Much to the delight of advocates for cyclist and pedestrian safety, Mayor Bill de Blasio in recent months pledged his support to a concept known as "Vision Zero," a plan to completely eliminate traffic-related deaths on city streets, and on Tuesday, the mayor backed up his rhetoric with a series of concrete proposals, though he can't implement all of them on his own. NY1's Bobby Cuza filed the following report.
On Tuesday, Mayor Bill de Blasio outlined his so-called "Vision Zero" plan at P.S. 75, near an intersection where three pedestrians were struck and killed in the past month.
While crime has continued to decline, traffic fatalities have plateaued. In fact, there were nearly as many traffic deaths as homicides last year.
So de Blasio wants to lower the city's default speed limit from 30 mph to 25 mph, coupled with more enforcement of speeding and failure to yield to pedestrians.
"There's going to be more consequences for bad behavior that could endanger human life," de Blasio said.
Altogether, the mayor's plan includes 63 initiatives spread across city agencies. They include stiffer penalties for scofflaw taxi drivers, re-designing 50 dangerous intersections or corridors each year, and adding red light and speeding enforcement cameras. The New York City Police Department will also shift resources.
"We are significantly increasing the staffing in our highway division, as well as the investigative capabilities of the department, so that we will be able to investigate all collisions with injuries," said Police Commissioner William Bratton.
Among those applauding the plan include family members who lost loved ones like Sammy Cohen Eckstein, struck and killed on Prospect Park West.

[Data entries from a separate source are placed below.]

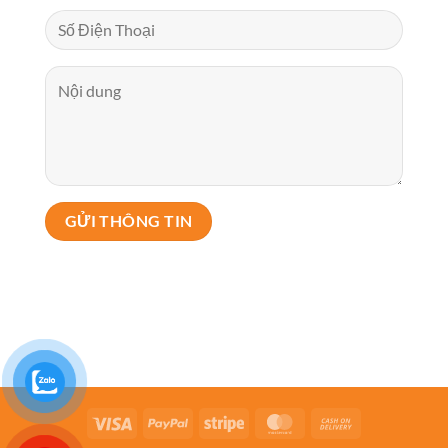
Visa
PayPal
Stripe
MasterCard
Cash
On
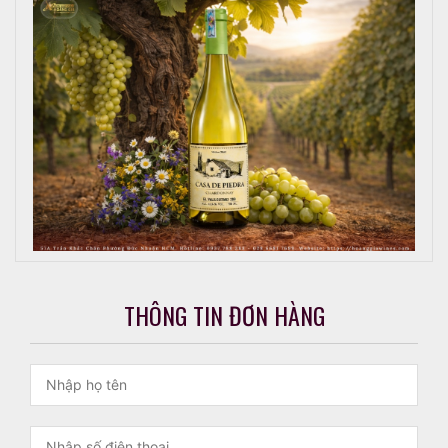
THÔNG TIN ĐƠN HÀNG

"Sammy was killed in front of our home, a street that's known where people drive too quickly," said Amy Cohen, Sammy's mother. "A van hit and ran over him, and if that van had been going slower, Sammy would probably still be alive today."
Some of the initiatives, including lowering the speed limit and adding red light and speeding cameras, require approval in Albany, and despite resistance there to some of his other proposals, like a tax hike to fund universal pre-K, de Blasio sounded confident that he could win approval.
"I think this is an area where we're going to find a lot of agreement in Albany," de Blasio said.
Meanwhile, on Tuesday, with his transition winding down, de Blasio made another round of appointments. He named Maya Wiley as counsel to the mayor, Donna Corrado as commissioner of the Department for the Aging, and Emily Lloyd as commissioner of the Department of Environmental Protection.